PARIS (Reuters) - France is determined to defend the country’s struggling carmakers in European Union trade talks with Japan, ministers said on Tuesday after failing to obtain special checks on South Korean car imports.
The French government wants to ensure that a trade pact with Japan does not unleash a new wave of car imports like one triggered by a free-trade agreement (FTA) with South Korea.
France’s biggest carmaker, PSA Peugeot Citroen (PEUP.PA) announced plans in July to close a plant near Paris and cut 8,000 jobs.
The European Commission on Monday rejected an earlier French request to subject South Korean car imports to formal surveillance, which could have led to duties being reimposed.
“The government will see to it that the upcoming trade agreements between the EU and big industrialized countries preserve the interests of our industry,” Industry Minister Arnaud Montebourg and Trade Minister Nicole Bricq said in a joint statement.

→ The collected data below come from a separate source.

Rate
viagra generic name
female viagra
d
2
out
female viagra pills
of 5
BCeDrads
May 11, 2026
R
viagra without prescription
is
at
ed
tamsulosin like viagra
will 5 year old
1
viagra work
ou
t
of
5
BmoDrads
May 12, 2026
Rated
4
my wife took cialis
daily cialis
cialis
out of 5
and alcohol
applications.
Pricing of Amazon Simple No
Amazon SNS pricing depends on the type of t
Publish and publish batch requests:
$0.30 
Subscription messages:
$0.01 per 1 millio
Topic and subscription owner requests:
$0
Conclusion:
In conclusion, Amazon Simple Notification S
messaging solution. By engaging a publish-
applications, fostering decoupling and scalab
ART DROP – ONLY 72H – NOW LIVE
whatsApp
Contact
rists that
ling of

“In this respect, the concerned parties will be consulted in the coming days about the conditions necessary for opening negotiations for a free trade agreement with Japan,” the ministers said.
The EU is in the process of trying to move ahead on two major free-trade agreements, with Japan and the United States. Both France and Italy are stalling because of concern that a Japanese deal would hurt their car industries with competitors including Toyota (7203.T), the world’s best-selling automaker.

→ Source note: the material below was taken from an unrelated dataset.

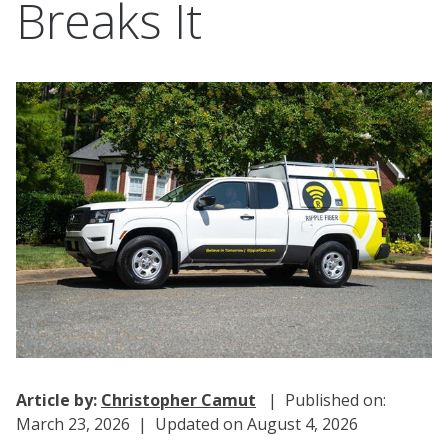
Breaks It
Article by:
Christopher Camut
| Published on:
March 23, 2026 | Updated on August 4, 2026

Despite divisions between France and free-trade advocate Britain, EU leaders called at a summit last week for guidelines for negotiating with Japan to be agreed in the months ahead.
The EU-South Korea FTA is seen by the EU as a model for future trade deals and includes a safeguard clause allowing Brussels to re-impose duties if producers in sensitive industries are hit by a particularly strong surge in imports.
However, France says this could have been negotiated to limit imports more effectively to avert a sudden surge of cheap competition.
Korean car imports into the EU rose by 41 percent in the year to the end of June 2012, while the increase in France in the same period was 24 percent, according to Eurostat data.